I use spanbert large model with default parameters in config file, and I get Avg F1 78.27, lower than Avg.F1 79.9 in paper. config as following:

num_docs = 2802 bert_learning_rate = 1e-05 task_learning_rate = 0.0003 max_segment_len = 512 ffnn_size = 3000 cluster_ffnn_size = 3000 max_training_sentences = 3 bert_tokenizer_name = bert-base-cased

max_top_antecedents = 50 max_training_sentences = 5 top_span_ratio = 0.4 max_num_extracted_spans = 3900 max_num_speakers = 20 max_segment_len = 256


bert_learning_rate = 1e-5 task_learning_rate = 2e-4 loss_type = marginalized # {marginalized, hinge} mention_loss_coef = 0 false_new_delta = 1.5 # For loss_type = hinge adam_eps = 1e-6 adam_weight_decay = 1e-2 warmup_ratio = 0.1 max_grad_norm = 1 # Set 0 to disable clipping gradient_accumulation_steps = 1

Model hyperparameters.

coref_depth = 1 # when 1: no higher order (except for cluster_merging) higher_order = attended_antecedent # {attended_antecedent, max_antecedent, entity_equalization, span_clustering, cluster_merging} coarse_to_fine = true fine_grained = true dropout_rate = 0.3 ffnn_size = 1000 ffnn_depth = 1 cluster_ffnn_size = 1000 # For cluster_merging cluster_reduce = mean # For cluster_merging easy_cluster_first = false # For cluster_merging cluster_dloss = false # cluster_merging num_epochs = 24 feature_emb_size = 20 max_span_width = 30 use_metadata = true use_features = true use_segment_distance = true model_heads = true use_width_prior = true # For mention score use_distance_prior = true # For mention-ranking score


conll_eval_path = dev.english.v4_gold_conll # gold_conll file for dev conll_test_path = test.english.v4_gold_conll # gold_conll file for test genres = ["bc", "bn", "mz", "nw", "pt", "tc", "wb"] eval_frequency = 1000 report_frequency = 100

Hi @yangjingyi. I am getting ~76 average F1 score using spanbert_large (bert_pretrained_name_or_path = SpanBERT/spanbert-large-cased). I am getting ~76 F1 both with training a new spanbert_large model and also with evaluating the model given in this repo (https://cs.emory.edu/~lxu85/train_spanbert_large_ml0_d2.tar) by using "train_spanbert_large_ml0_d2" config i.e. coref_depth=2 (+AA) for being equivalent to Joshi et al. 2020. Were you able to reproduce ~79 avg F1 score by just evaluating the model provided in this repo?

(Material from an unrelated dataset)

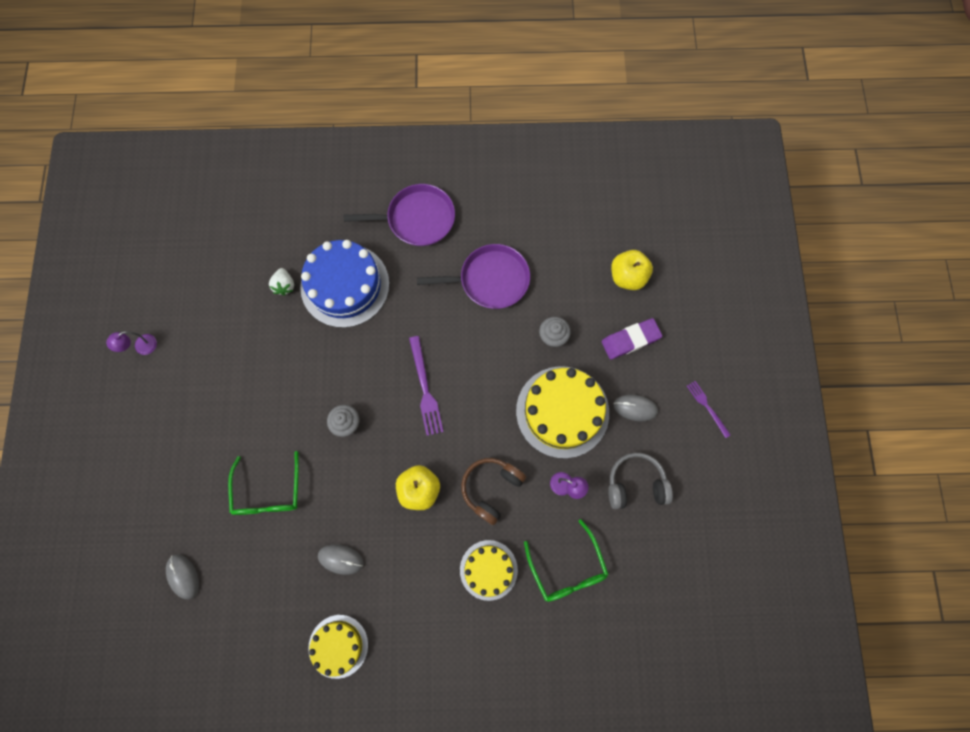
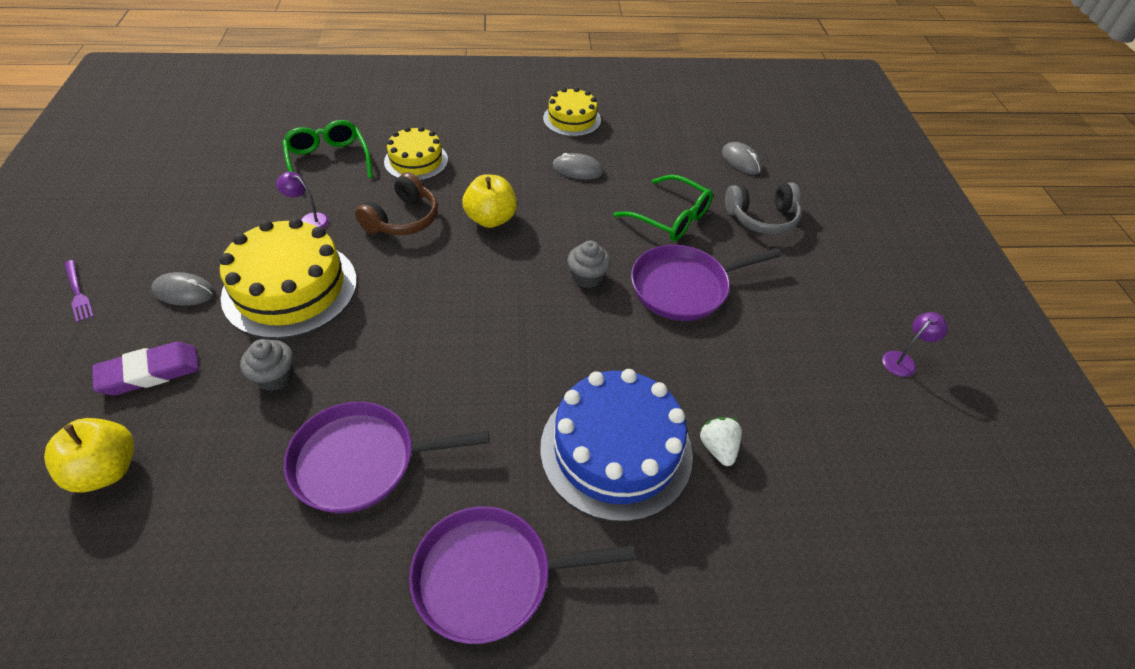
camera: 175 degrees right, 25 degrees down
(268, 492) = (671, 218): green glasses -> green glasses turned 135 degrees clockwise
(275, 413) = (684, 287): none -> purple pan
(425, 389) = (481, 312): purple fork -> none
(635, 484) = (220, 221): grey headphones -> grey headphones (762, 218)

@lxucs do you know any possible reasons for not being able to reproduce spanbert (+AA) scores (using the model provided here https://cs.emory.edu/~lxu85/train_spanbert_large_ml0_d2.tar)?

It turned out that the data needs to be tokenized using "bert-base-cased" with the model as "SpanBERT/spanbert-large-cased". I am able to reproduce ~79 now. Earlier I was using "SpanBERT/spanbert-large-cased" for tokenization also (which gave ~76).